Michael Philip Manheim's work has been exhibited throughout the United States and in Germany, Greece and Italy. His work has been featured in magazines such as Zoom (U.S. and Italy), Photographers International (Taiwan), La Fotografia (Spain), Black and White magazine, and numerous other publications.

He has been Artist in Residence at Bates College in Lewiston, ME and Phillips Exeter Academy in Exeter, NH.

Manheim's photographs are held in public and private collections, including the Library of Congress, the International Photography Hall of Frame & Museum, the Danforth Museum of Art and the Bates College Museum of Art. He has had over 15 solo exhibitions.
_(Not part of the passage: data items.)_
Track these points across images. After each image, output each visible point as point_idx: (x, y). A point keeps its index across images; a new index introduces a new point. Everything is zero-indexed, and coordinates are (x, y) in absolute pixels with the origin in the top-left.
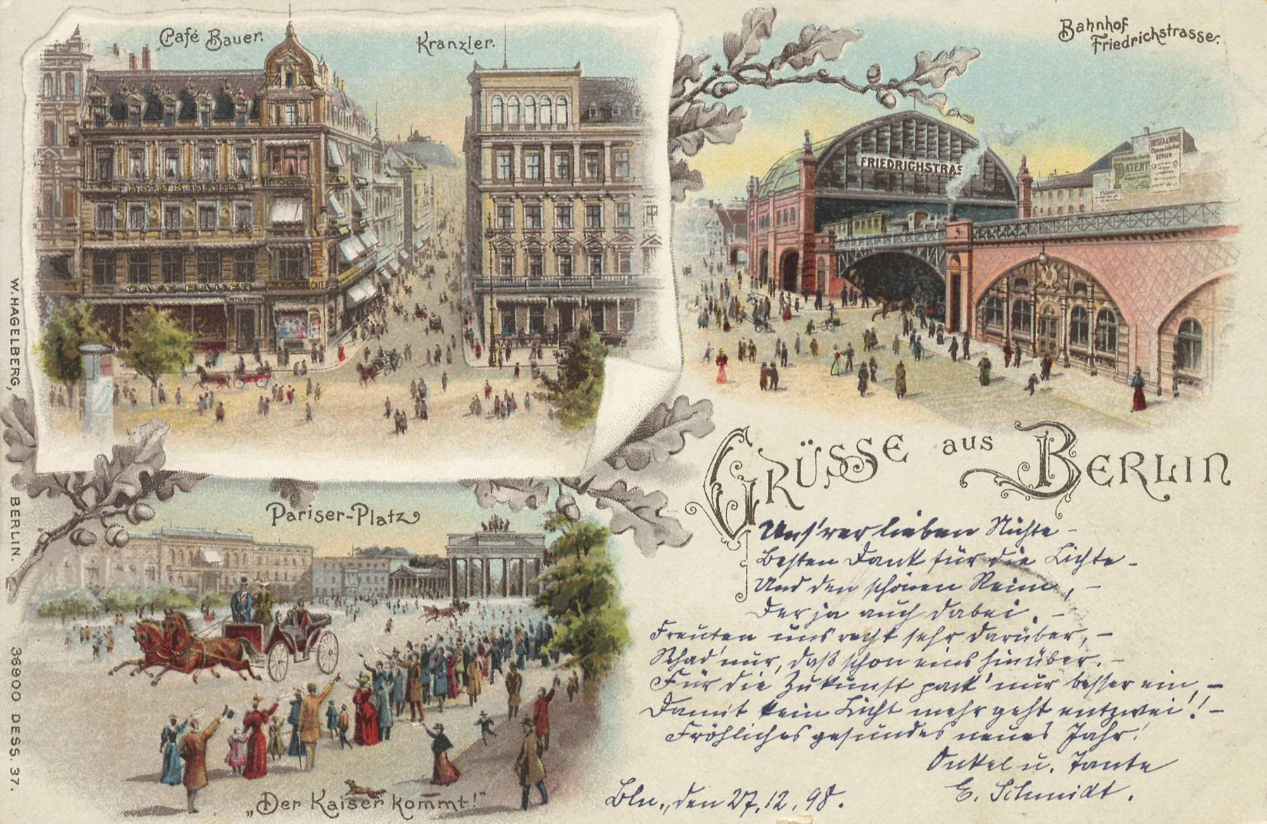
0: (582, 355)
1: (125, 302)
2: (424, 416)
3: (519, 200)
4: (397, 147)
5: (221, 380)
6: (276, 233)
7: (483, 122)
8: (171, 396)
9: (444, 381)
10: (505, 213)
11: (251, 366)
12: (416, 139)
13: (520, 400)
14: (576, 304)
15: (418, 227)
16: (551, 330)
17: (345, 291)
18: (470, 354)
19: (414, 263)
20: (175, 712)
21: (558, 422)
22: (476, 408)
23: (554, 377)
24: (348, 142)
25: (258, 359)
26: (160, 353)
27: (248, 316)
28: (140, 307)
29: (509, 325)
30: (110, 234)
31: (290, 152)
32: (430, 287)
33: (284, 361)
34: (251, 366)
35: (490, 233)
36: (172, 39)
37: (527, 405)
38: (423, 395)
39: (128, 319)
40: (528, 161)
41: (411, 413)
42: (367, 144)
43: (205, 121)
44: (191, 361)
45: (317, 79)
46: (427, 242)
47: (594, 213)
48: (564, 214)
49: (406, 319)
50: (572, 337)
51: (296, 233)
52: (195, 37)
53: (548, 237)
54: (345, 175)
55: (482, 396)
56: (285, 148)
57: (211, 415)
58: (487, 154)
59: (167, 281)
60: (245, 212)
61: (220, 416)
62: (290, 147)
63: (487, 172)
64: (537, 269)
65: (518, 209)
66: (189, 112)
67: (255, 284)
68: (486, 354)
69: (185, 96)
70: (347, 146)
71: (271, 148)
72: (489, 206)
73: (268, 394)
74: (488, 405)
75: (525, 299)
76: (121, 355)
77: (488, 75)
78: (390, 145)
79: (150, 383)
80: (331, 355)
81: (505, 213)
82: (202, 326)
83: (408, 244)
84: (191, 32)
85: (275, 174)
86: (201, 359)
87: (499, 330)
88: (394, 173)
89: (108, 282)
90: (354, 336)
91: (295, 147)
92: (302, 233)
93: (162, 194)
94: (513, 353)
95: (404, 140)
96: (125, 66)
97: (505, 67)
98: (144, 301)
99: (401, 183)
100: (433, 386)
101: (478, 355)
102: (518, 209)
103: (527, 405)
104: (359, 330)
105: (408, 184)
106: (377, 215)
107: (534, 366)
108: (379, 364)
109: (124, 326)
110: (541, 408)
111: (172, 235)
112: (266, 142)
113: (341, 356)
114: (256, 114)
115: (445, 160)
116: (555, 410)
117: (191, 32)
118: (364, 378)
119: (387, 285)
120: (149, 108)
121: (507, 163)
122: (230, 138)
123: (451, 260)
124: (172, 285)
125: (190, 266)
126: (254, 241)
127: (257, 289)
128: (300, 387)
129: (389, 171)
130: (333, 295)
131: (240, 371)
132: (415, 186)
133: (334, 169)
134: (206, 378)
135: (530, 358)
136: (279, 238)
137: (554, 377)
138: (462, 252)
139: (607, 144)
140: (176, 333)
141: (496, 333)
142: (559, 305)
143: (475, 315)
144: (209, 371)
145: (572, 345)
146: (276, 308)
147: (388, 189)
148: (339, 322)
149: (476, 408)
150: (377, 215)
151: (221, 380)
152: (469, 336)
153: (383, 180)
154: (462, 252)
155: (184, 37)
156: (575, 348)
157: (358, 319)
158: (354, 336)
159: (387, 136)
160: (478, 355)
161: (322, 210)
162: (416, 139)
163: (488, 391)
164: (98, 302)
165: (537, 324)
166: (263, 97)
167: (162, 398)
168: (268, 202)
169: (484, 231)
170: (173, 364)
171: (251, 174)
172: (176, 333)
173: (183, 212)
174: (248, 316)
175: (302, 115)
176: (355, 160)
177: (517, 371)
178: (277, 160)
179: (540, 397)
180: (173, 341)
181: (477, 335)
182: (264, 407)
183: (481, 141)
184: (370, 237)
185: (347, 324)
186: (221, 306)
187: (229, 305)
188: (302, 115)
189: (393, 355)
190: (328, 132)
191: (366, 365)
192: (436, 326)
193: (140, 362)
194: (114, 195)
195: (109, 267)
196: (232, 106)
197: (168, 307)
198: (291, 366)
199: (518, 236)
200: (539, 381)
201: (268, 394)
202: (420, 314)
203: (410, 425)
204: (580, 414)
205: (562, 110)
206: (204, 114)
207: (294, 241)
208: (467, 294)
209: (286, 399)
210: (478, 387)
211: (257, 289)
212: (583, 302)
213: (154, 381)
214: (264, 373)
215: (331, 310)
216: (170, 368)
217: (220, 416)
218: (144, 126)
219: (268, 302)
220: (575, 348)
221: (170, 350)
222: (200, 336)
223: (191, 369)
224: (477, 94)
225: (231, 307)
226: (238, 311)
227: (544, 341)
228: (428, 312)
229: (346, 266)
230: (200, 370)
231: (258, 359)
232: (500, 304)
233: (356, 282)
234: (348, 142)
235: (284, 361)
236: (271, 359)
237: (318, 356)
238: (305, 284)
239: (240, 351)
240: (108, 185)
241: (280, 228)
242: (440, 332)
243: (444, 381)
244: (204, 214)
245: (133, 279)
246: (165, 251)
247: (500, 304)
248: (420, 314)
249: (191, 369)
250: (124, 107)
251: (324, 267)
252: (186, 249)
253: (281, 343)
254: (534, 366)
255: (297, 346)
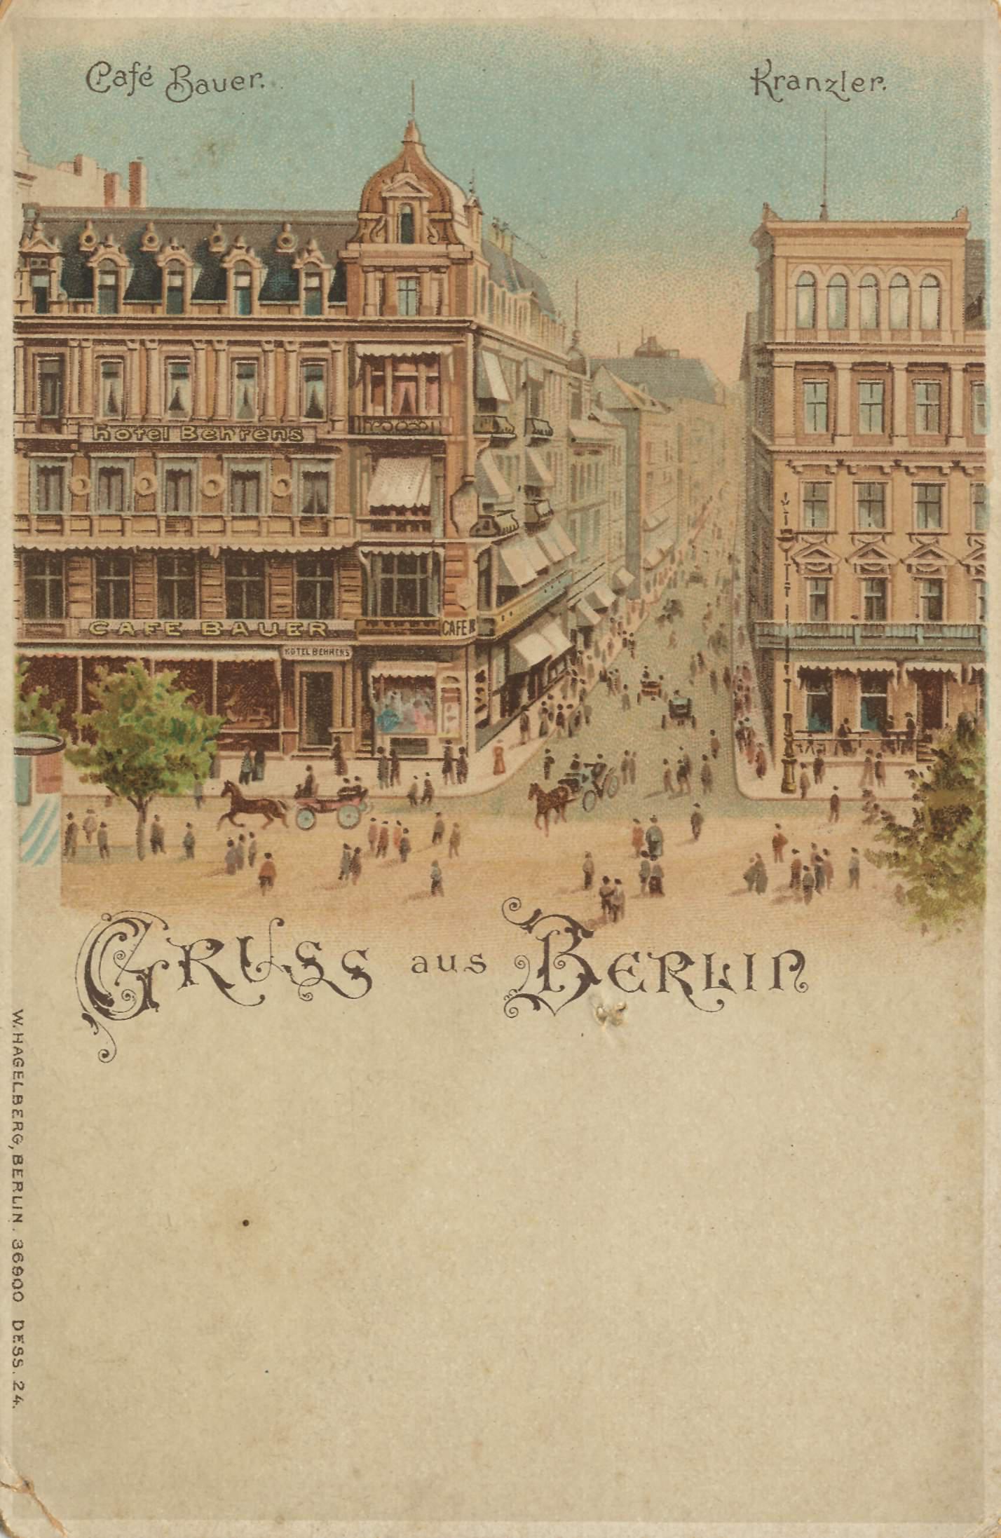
0: (960, 775)
1: (89, 653)
2: (656, 888)
3: (844, 472)
4: (616, 365)
5: (271, 809)
6: (378, 526)
7: (779, 323)
8: (174, 838)
9: (696, 821)
10: (816, 500)
11: (329, 786)
12: (651, 353)
13: (840, 863)
14: (949, 676)
15: (652, 523)
16: (901, 727)
17: (505, 642)
18: (745, 768)
19: (643, 591)
20: (766, 201)
21: (911, 909)
22: (756, 878)
23: (906, 819)
24: (522, 356)
25: (341, 769)
26: (155, 756)
27: (320, 684)
28: (117, 665)
29: (821, 711)
30: (59, 520)
31: (406, 370)
32: (672, 641)
33: (388, 772)
34: (329, 786)
35: (789, 536)
36: (107, 81)
37: (854, 873)
38: (654, 845)
39: (91, 686)
40: (864, 394)
41: (631, 885)
42: (558, 360)
43: (247, 307)
44: (213, 773)
45: (461, 232)
46: (667, 554)
47: (931, 503)
48: (873, 502)
49: (626, 701)
50: (943, 737)
51: (415, 526)
52: (145, 78)
53: (898, 548)
54: (514, 414)
55: (767, 851)
56: (396, 361)
57: (249, 875)
58: (785, 382)
59: (166, 614)
60: (320, 486)
61: (266, 880)
62: (404, 359)
63: (784, 422)
64: (877, 607)
65: (843, 492)
66: (214, 287)
67: (334, 624)
68: (775, 774)
69: (203, 253)
70: (519, 363)
71: (367, 359)
72: (788, 483)
73: (359, 838)
74: (778, 874)
75: (853, 667)
76: (82, 759)
77: (791, 234)
78: (602, 364)
79: (135, 814)
80: (479, 763)
81: (816, 500)
82: (231, 702)
83: (633, 558)
84: (141, 70)
85: (374, 410)
86: (231, 767)
87: (802, 721)
88: (603, 415)
89: (53, 617)
90: (525, 727)
91: (415, 360)
92: (428, 526)
93: (154, 447)
94: (828, 772)
95: (628, 352)
96: (96, 199)
97: (824, 217)
98: (124, 653)
99: (620, 437)
100: (675, 831)
101: (761, 772)
102: (843, 492)
103: (854, 873)
104: (534, 713)
105: (634, 445)
106: (574, 499)
107: (867, 793)
108: (572, 783)
109: (86, 700)
110: (880, 878)
111: (180, 527)
112: (361, 350)
113: (498, 770)
114: (339, 292)
115: (708, 394)
116: (907, 886)
117: (141, 70)
118: (542, 811)
119: (587, 630)
120: (136, 276)
121: (821, 396)
122: (294, 340)
123: (714, 588)
124: (176, 622)
125: (213, 584)
126: (334, 543)
127: (338, 634)
128: (420, 825)
129: (597, 412)
130: (484, 648)
131: (306, 791)
132: (649, 445)
133: (488, 404)
134: (241, 805)
135: (862, 783)
136: (384, 536)
137: (906, 819)
138: (736, 576)
139: (383, 576)
140: (185, 715)
141: (794, 727)
142: (916, 676)
143: (756, 697)
144: (250, 791)
145: (941, 754)
146: (374, 673)
147: (596, 449)
148: (497, 699)
149: (756, 878)
150: (574, 499)
151: (271, 809)
152: (743, 736)
153: (583, 429)
154: (736, 576)
155: (129, 77)
156: (948, 759)
157: (532, 697)
158: (525, 727)
159: (596, 346)
160: (761, 772)
161: (465, 485)
162: (651, 353)
163: (778, 843)
164: (40, 653)
165: (876, 713)
166: (354, 261)
167: (157, 843)
168: (364, 469)
169: (778, 534)
170: (178, 777)
171: (331, 407)
172: (185, 715)
173: (201, 480)
174: (320, 684)
175: (431, 298)
176: (531, 389)
177: (835, 803)
178: (379, 382)
179: (878, 859)
180: (179, 732)
181: (761, 738)
182: (352, 865)
183: (772, 352)
184: (556, 540)
185: (511, 707)
186: (270, 664)
187: (284, 661)
188: (431, 298)
189: (598, 770)
190: (479, 332)
191: (548, 786)
192: (681, 714)
193: (115, 770)
194: (65, 445)
195: (57, 585)
196: (295, 275)
197: (171, 665)
198: (402, 789)
199: (840, 547)
200: (879, 827)
201: (359, 838)
202: (651, 688)
203: (629, 905)
204: (954, 895)
205: (930, 297)
206: (246, 291)
207: (414, 544)
208: (744, 655)
209: (393, 851)
210: (758, 831)
211: (338, 634)
212: (964, 671)
213: (141, 808)
214: (355, 794)
215: (480, 678)
216: (174, 786)
217: (266, 880)
218: (126, 311)
219: (364, 658)
220: (948, 759)
221: (177, 750)
222: (228, 722)
223: (212, 787)
224: (767, 271)
225: (288, 666)
226: (302, 675)
227: (889, 746)
228: (668, 689)
229: (509, 593)
230: (229, 788)
231: (341, 769)
232: (804, 674)
233: (529, 624)
234: (522, 356)
235: (388, 772)
236: (364, 771)
237: (455, 766)
238: (434, 628)
239: (305, 753)
240: (58, 426)
241: (383, 518)
242: (688, 723)
243: (696, 821)
244: (239, 486)
245: (102, 611)
246: (164, 559)
247: (804, 674)
248: (651, 688)
249: (212, 787)
250: (88, 274)
251: (467, 591)
252: (204, 552)
253: (383, 741)
254: (867, 793)
255: (417, 746)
Julian Cox, curator of photography at Atlanta's High Museum of Art, noted that Manheim's photographs "have passion and beauty, and clearly considerable skill has gone into their execution."

Manheim's images are available in three sizes as black and white silver prints. The 8 x 12 in. size is available in an edition of 45, plus APs for $700. They are also available in a 40 x 60 in. size in an edition of five, plus APs for $3,500; and in 15-1/2 x 23 in. size (on 20 x 24 in. paper) in an edition of 10, plus APs for $1,200. Framing and mounting are additional.